Tennis
Ed Thompson, left, tennis director at the Boys & Girls Club of Southwestern Oregon in Coos Bay, and Bill Sweet, right, of North Bend, helped the Oregon team win the 48th Denny Cardinall Challenge Cup, held in Vancouver, B.C., Canada, recently. The men posed with the trophy in front of the William J. Sweet Memorial Tennis Center this week. World Photo by Madeline Steege.

Local players help win trophy for Oregon

By John Gunther, Sports Editor
Saturday, April 15, 2006 11:54 AM PDT

Ed Thompson carefully carried the large silver punch bowl across the tennis courts at the William J. Sweet Memorial Tennis Center early this week.

He and Bill Sweet then posed with the trophy for a picture that commemorates their role in bringing the trophy, called the Denny Cardinall Challenge Cup, back to Oregon for another year.

Thompson, the teaching pro at the tennis center, and Sweet, a longtime member, joined several other players from around the state in competing against similar squads in Washington and British Columbia, Canada, for the trophy in the oldest international senior team tennis tournament in the United States.

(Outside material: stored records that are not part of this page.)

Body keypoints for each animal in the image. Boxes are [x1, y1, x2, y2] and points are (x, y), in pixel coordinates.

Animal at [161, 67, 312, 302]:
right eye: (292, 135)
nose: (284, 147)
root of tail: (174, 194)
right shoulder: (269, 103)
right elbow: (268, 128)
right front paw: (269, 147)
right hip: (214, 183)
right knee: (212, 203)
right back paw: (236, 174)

Each played two matches in the event, held late last month at the Vancouver Lawn Tennis and Badminton Club in Vancouver, B.C.



Thompson, who is 60, teamed with former Coos Bay and Marshfield High School graduate John Popplewell, who now lives in Portland, in the 60s age group. They lost their first match to probably the most-decorated pair of players on any of the teams. Bob Bardley is a former Canadian Davis Cup Team member and past national champion and John Frazier also is a past Canadian champion.

“I hadn't played against that caliber in a long, long time,” Thompson said. “These guys are still traveling for their country. They were sharp.”

Thompson and Popplewell bounced back to beat Washington's 60s doubles team in a tiebreaker.

“I had a great time,” said Thompson, who hasn't played competitive tennis in more than a decade. “It was a thrill to play and it was a thrill to compete against those caliber of players. It was great to get those juices flowing.”

TennisSweet, who is 86, played down a division, competing against players in the 80s division because there weren't any others in the 85s age group, and won both his matches.

Sweet started playing as a boy growing up and then took 25 years off before picking the game up again in 1964.

He now plays about four mornings a week at the tennis center, which bears his father's name.

William J. Sweet built the first two tennis courts in Bandon when the family first moved there - Bill was 2 at the time. He and his brothers, Piercy and Donald, donated the start-up money in honor of their dad to get the indoor tennis center project started - though many other donations followed.

Now Bill Sweet is one of the regulars at the center.

“I keep playing to stay healthy,” he said.

Sweet was playing in his 20th Denny Cardinall Challenge and figures he has won about half his matches.

He's one of six players in their 80s who regularly suit up for Oregon. His usual doubles player is 88, but was competing in a USTA event in San Diego the weekend of the competition.

Thompson is impresses by the older men.